Everest Base Camp Trek Day 13: Lower Pangboche to Namche Bazaar


Today was another long day of walking, but being at the lower altitude has helped us all significantly. The relentless fatigue is lifting! William was eating like a horse (and making up for lost time), and Martina was starting to feel much better, with the antibiotics finally kicking in and her cough on the mend. It was still a battle to wake up in the cold, but we were greeted by bright blue skies and warm sun.


This hike was a long but immensely enjoyable and satisfying one, a rewarding descent that was set to take us from the tranquility of Pangboche back to the bustling hub of Namche Bazaar. After days spent in the stark, high-altitude desert, this segment of the trail was a welcome return to lush greenery, vibrant culture, and the sounds of life.

The day began by leaving the serene village of Pangboche, with its stunning views of Ama Dablam, which now appears closer and more dominant than ever. We descended through beautiful forests of rhododendron and juniper, the trail winding its way down to the river valley. The air grew noticeably warmer and richer with oxygen, and the familiar sounds of birds and rustling leaves replaced the wind and silence of the high mountains.

*DATASET ENTRIES*:
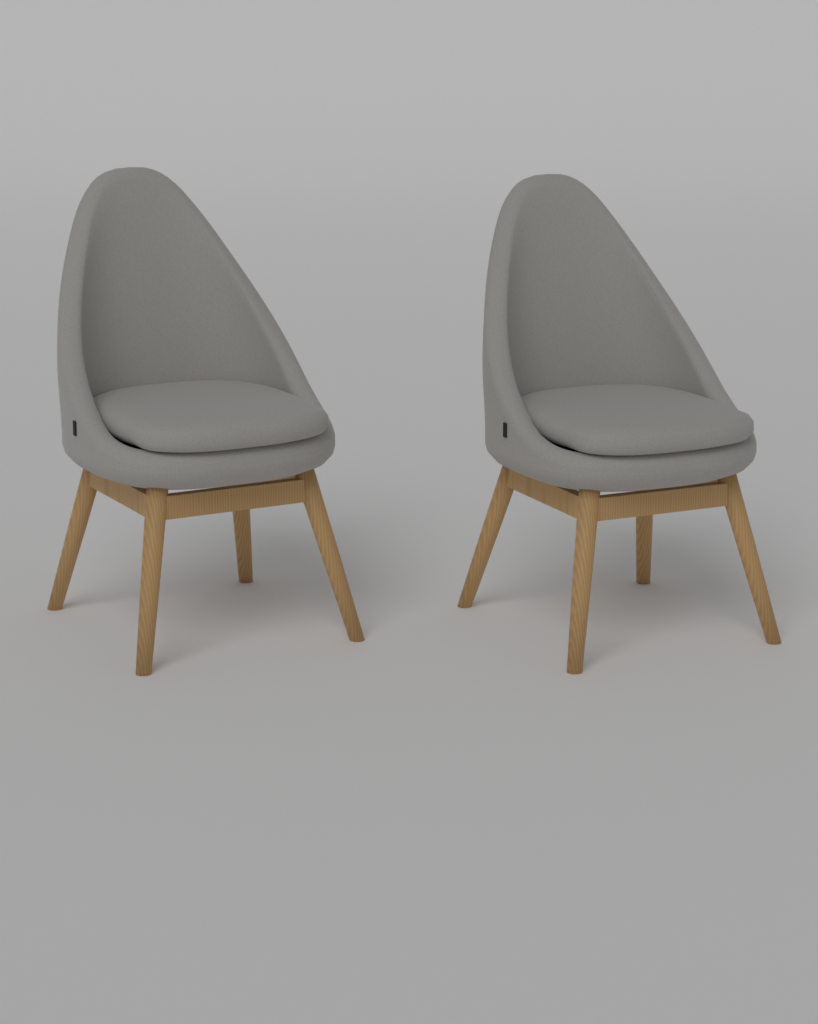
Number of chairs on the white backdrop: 2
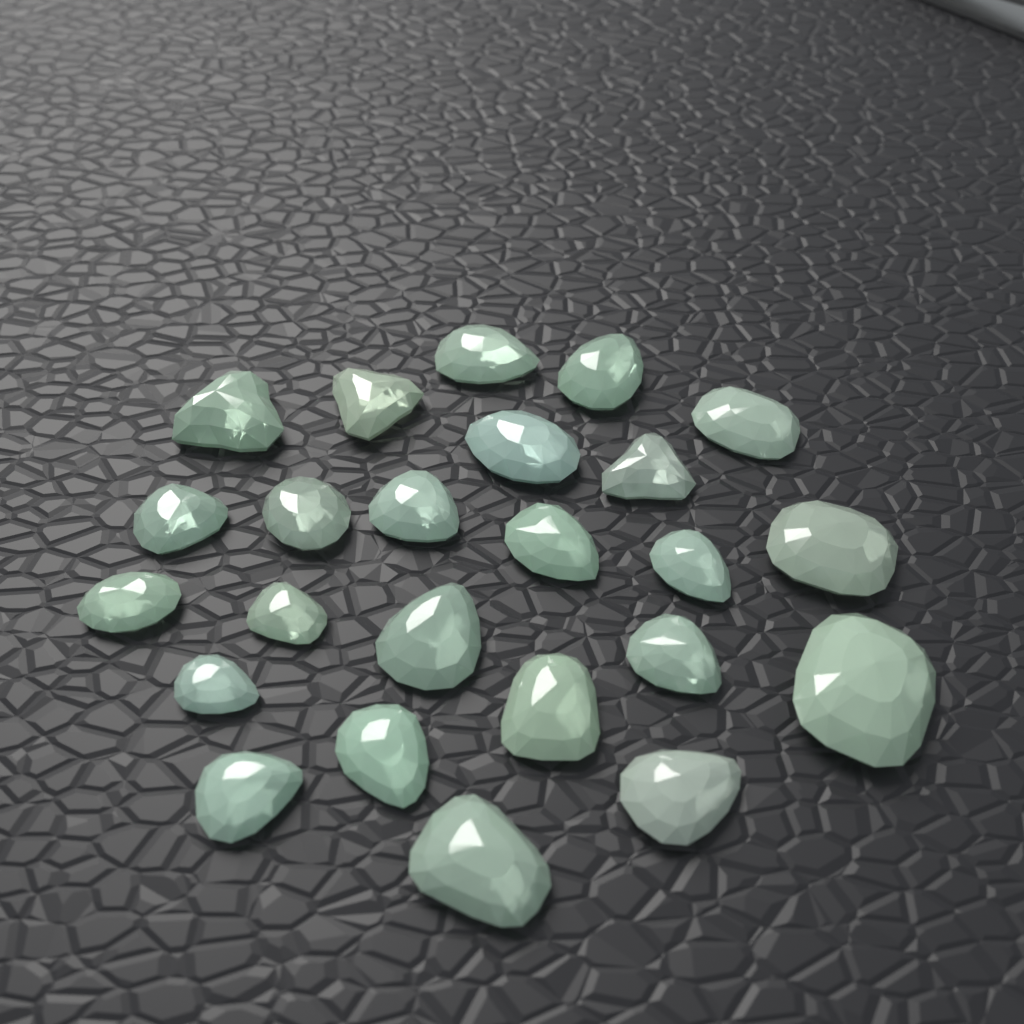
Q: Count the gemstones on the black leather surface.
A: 24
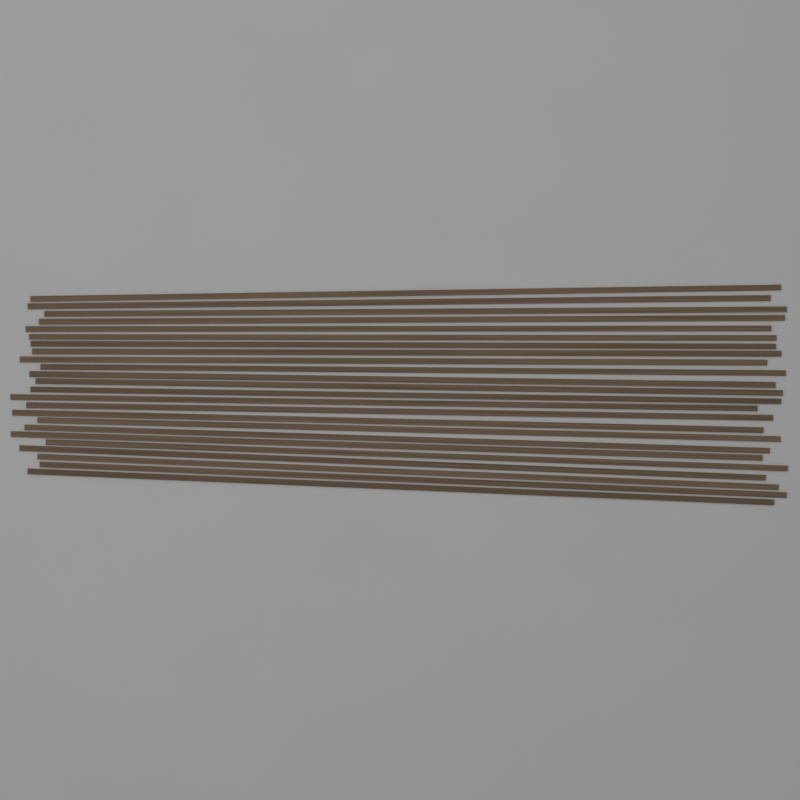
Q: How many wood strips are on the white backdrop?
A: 24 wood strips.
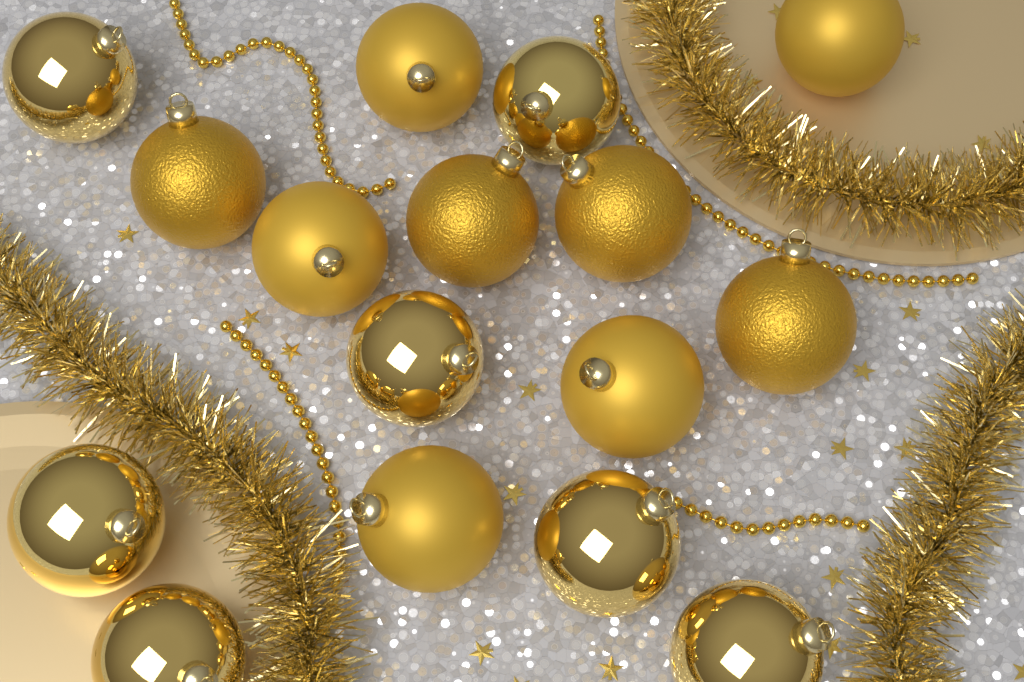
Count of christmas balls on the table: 16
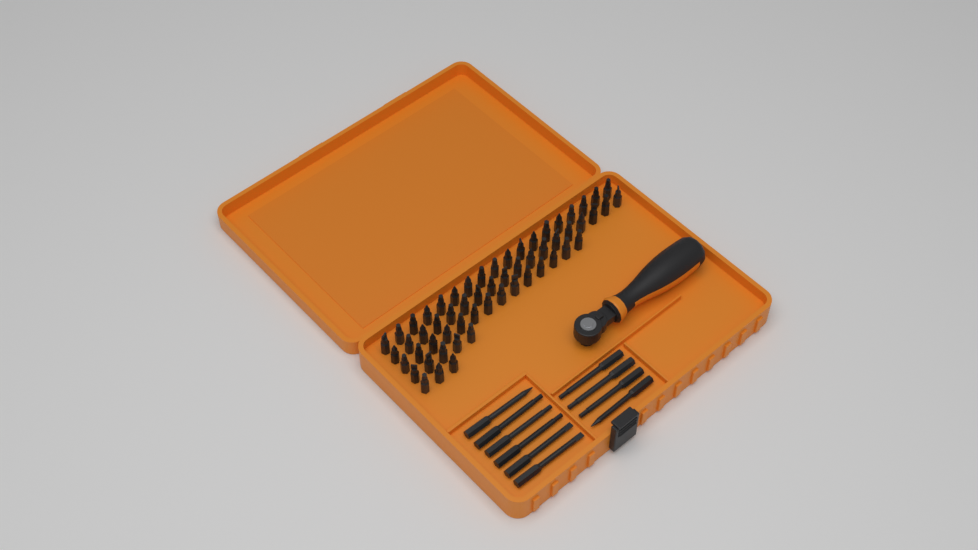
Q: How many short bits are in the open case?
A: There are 58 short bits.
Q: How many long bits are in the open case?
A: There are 10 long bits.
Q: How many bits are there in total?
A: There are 68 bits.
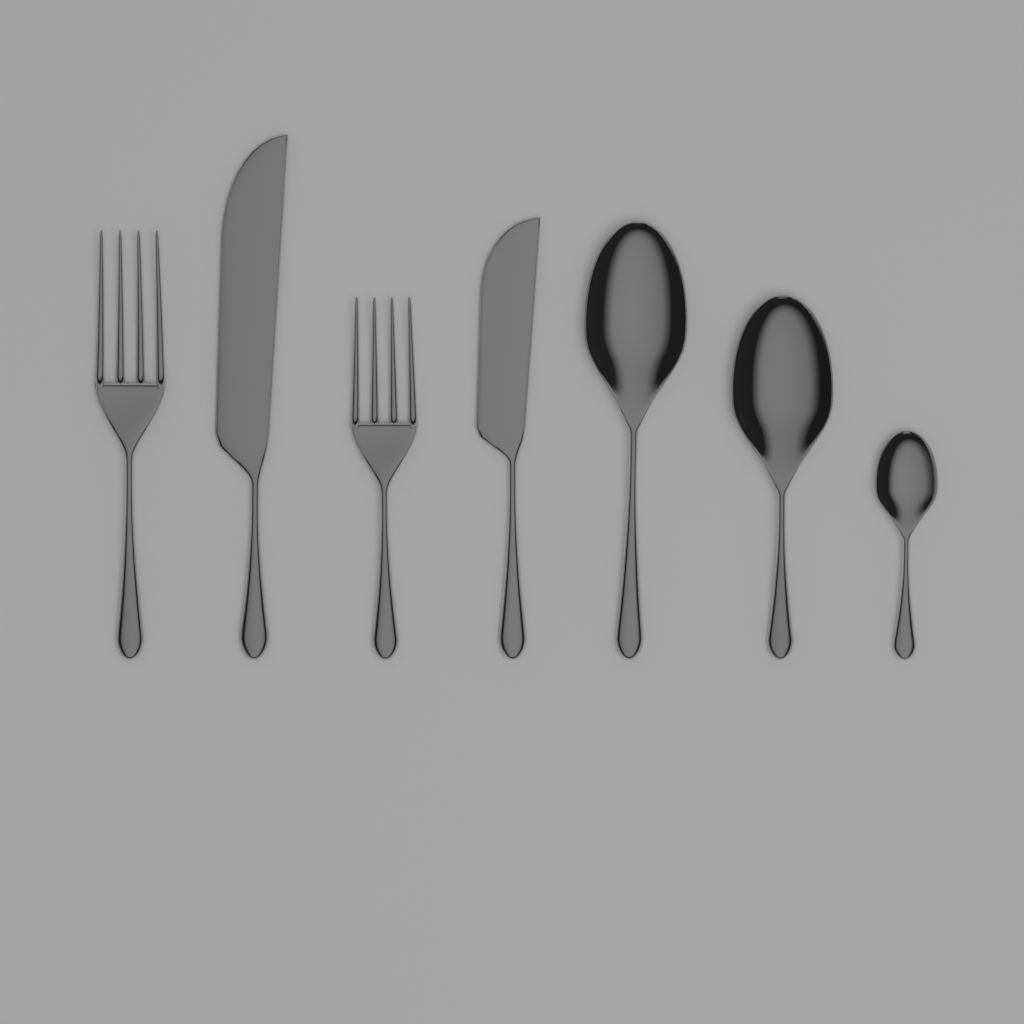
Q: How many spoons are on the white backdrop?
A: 3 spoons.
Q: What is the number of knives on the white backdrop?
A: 2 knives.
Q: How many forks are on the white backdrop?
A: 2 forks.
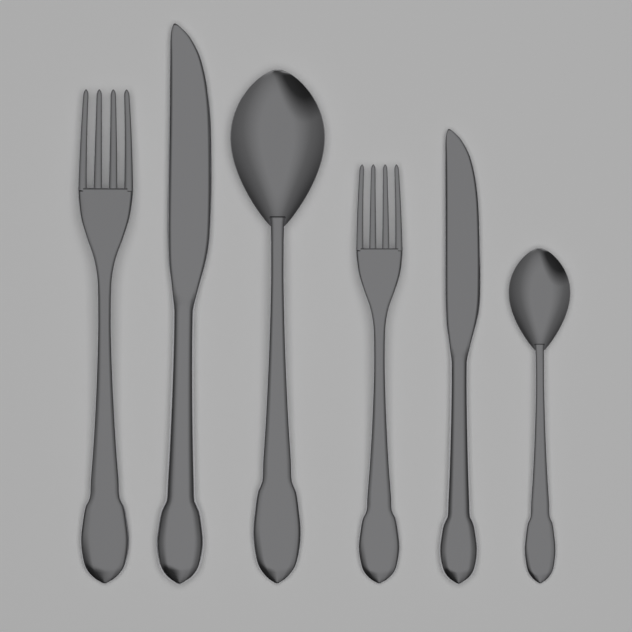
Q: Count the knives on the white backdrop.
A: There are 2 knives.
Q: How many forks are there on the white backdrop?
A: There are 2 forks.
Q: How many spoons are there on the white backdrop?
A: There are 2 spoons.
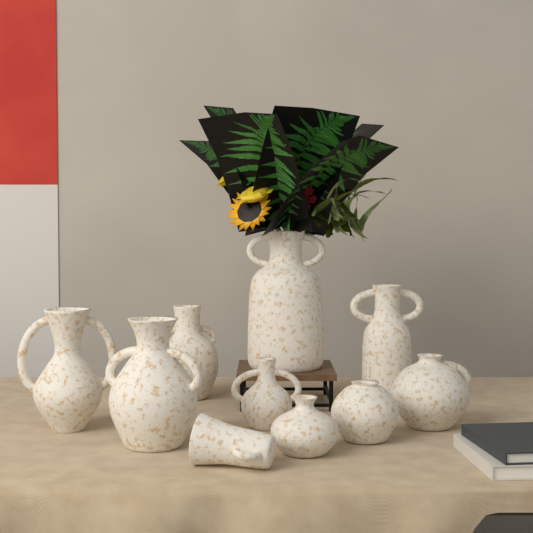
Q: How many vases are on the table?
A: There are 10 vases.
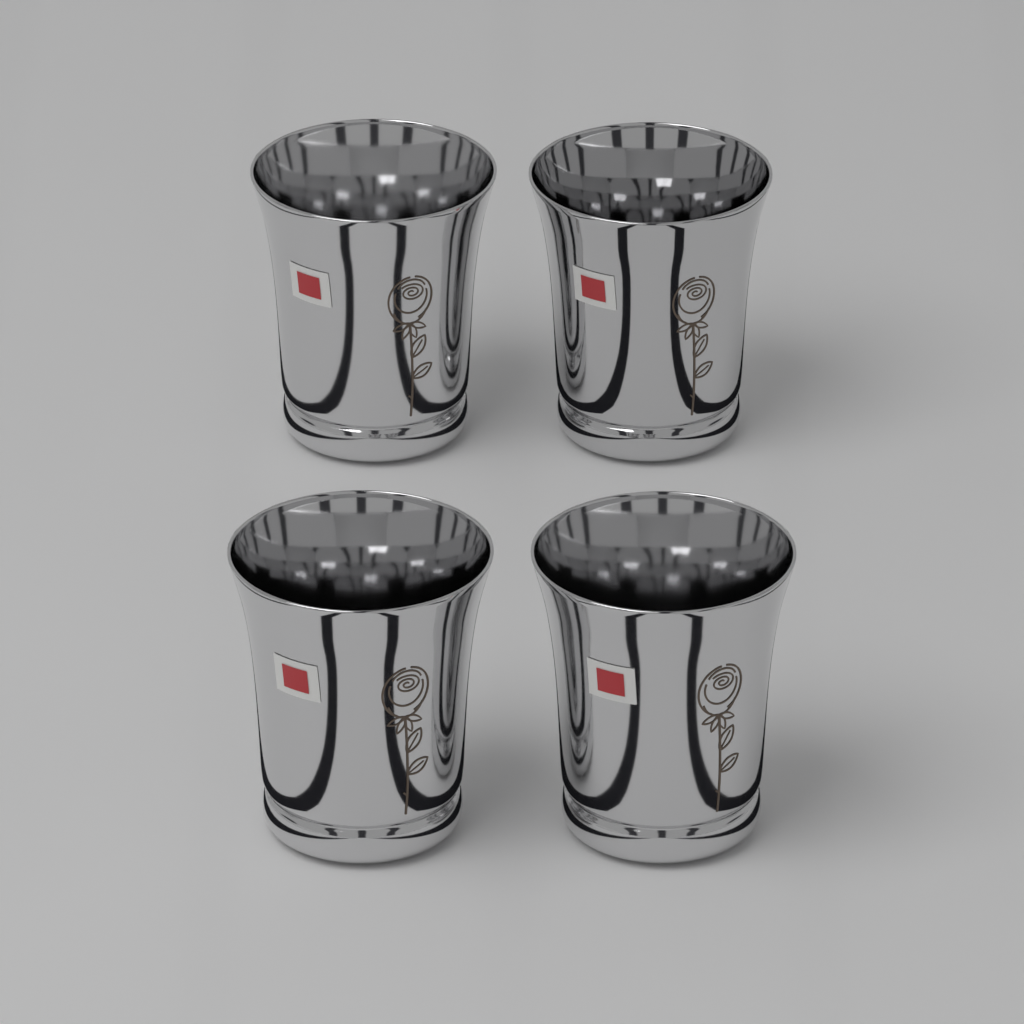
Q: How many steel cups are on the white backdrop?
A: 4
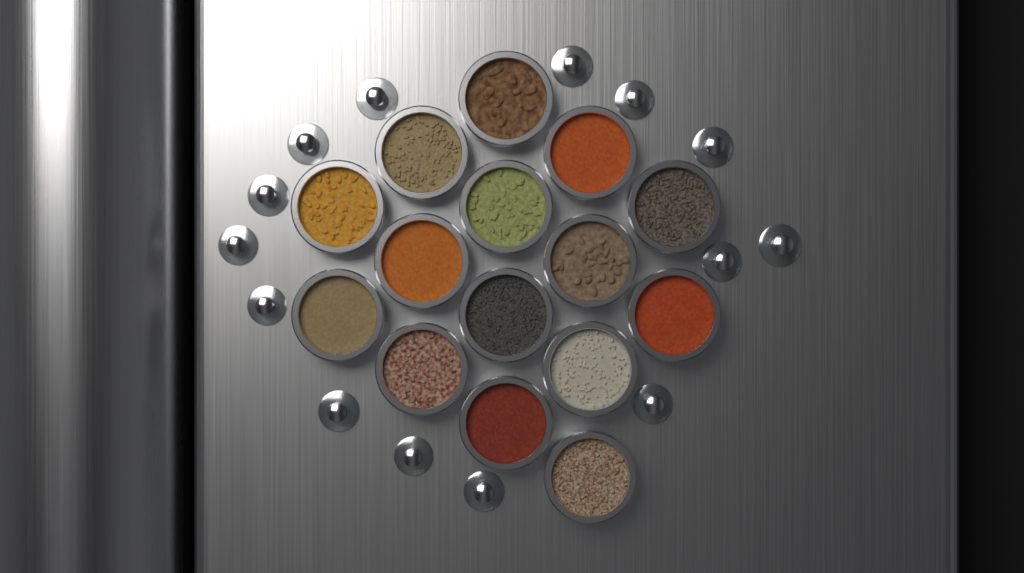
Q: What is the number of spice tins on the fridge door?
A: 15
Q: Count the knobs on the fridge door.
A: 14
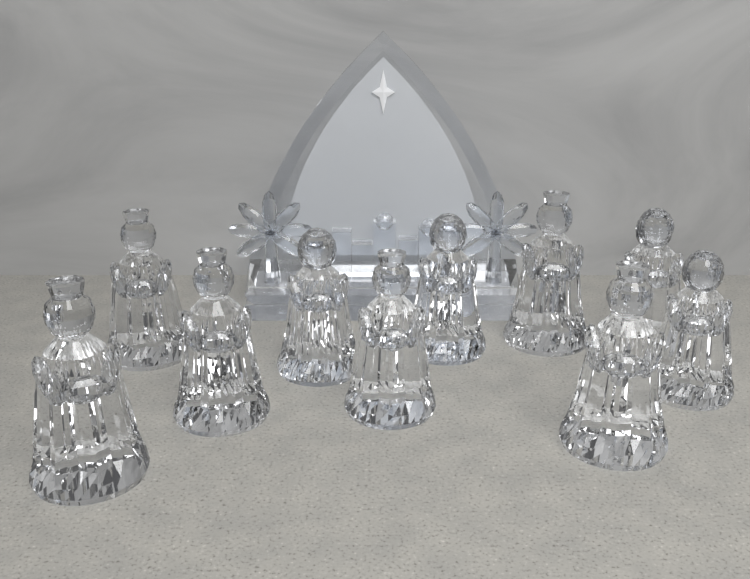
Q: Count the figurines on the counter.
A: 10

*WORK INSTRUCTIONS*:
A) Update the trek diary by repeating everything from "This hike was" down to "sounds of life." with "bustling hub" changed to "busy center".
B) Return, word for word, everything in the listing from the line containing "Q: How many wood" down to the line containing "Count of christmas balls on the table: 16", both lines included, and omit the pictures.

*EXERCISE RESPONSES*:
A)
This hike was a long but immensely enjoyable and satisfying one, a rewarding descent that was set to take us from the tranquility of Pangboche back to the busy center of Namche Bazaar. After days spent in the stark, high-altitude desert, this segment of the trail was a welcome return to lush greenery, vibrant culture, and the sounds of life.

B)
Q: How many wood strips are on the white backdrop?
A: 24 wood strips.
Count of christmas balls on the table: 16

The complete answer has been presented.